Supreme Court of United States.

Decided May 26, 1958.
ON PETITION FOR WRIT OF CERTIORARI TO THE UNITED STATES COURT OF APPEALS FOR THE DISTRICT OF COLUMBIA CIRCUIT.

Kingdon Gould, Jr. for petitioner.

Solicitor General Rankin, Acting Assistant Attorney General McLean and Beatrice Rosenberg for the United States.

PER CURIAM.

The petition for writ of certiorari is granted, as is leave to proceed in forma pauperis.

The Court of Appeals denied petitioner leave to appeal in forma pauperis a conviction for housebreaking and larceny. 101 U. S. App. D. C. 386, 249 F.2d 478. The Solicitor General concedes that leave to appeal should have been allowed unless petitioner's contentions on the merits were frivolous. The only statutory requirement for the allowance of an indigent's appeal is the applicant's "good faith." 28 U.S. C. § 1915. In the absence of some evident improper motive, the applicant's good faith is established by the presentation of any issue that is not plainly frivolous. Farley v. United States, 354 U.S. 521. The good-faith test must not be converted *675 into a requirement of a preliminary showing of any particular degree of merit. Unless the issues raised are so frivolous that the appeal would be dismissed in the case of a nonindigent litigant, Fed. Rules Crim. Proc. 39 (a), the request of an indigent for leave to appeal in forma pauperis must be allowed.

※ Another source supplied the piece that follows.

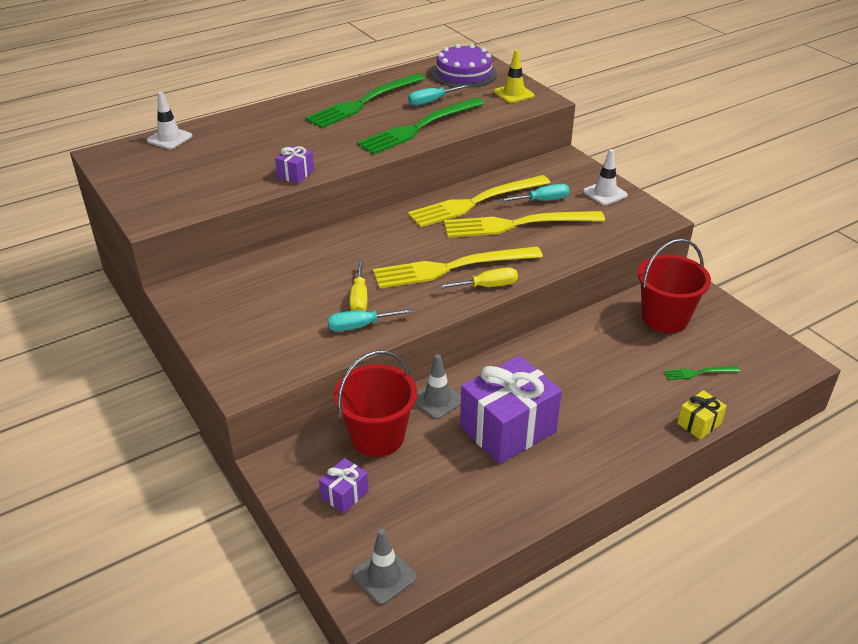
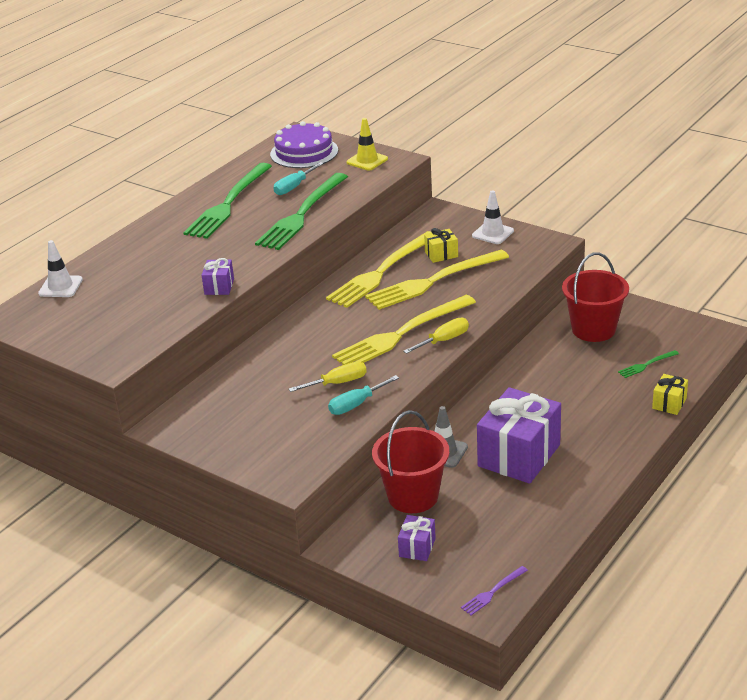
camera: 20 degrees left, 5 degrees down
(359, 299) = (338, 383): yellow screwdriver -> yellow screwdriver turned 90 degrees counterclockwise
(384, 576) = (492, 592): grey traffic cone -> purple fork
(542, 200) = (441, 254): turquoise screwdriver -> yellow gift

Normally, allowance of an appeal should not be denied until an indigent has had adequate representation by counsel. Johnson v. United States, 352 U.S. 565. In this case, it appears that the two attorneys appointed by the Court of Appeals, performed essentially the role of amici curiae. But representation in the role of an advocate is required. If counsel is convinced, after conscientious investigation, that the appeal is frivolous, of course, he may ask to withdraw on that account. If the court is satisfied that counsel has diligently investigated the possible grounds of appeal, and agrees with counsel's evaluation of the case, then leave to withdraw may be allowed and leave to appeal may be denied. In this case, the Solicitor General concedes, and after examining the record we agree, that the issue presented—probable cause to arrest—is not one that "can necessarily be characterized as frivolous." Accordingly, the judgment of the Court of Appeals is vacated, and the case is remanded for reconsideration in light of this opinion.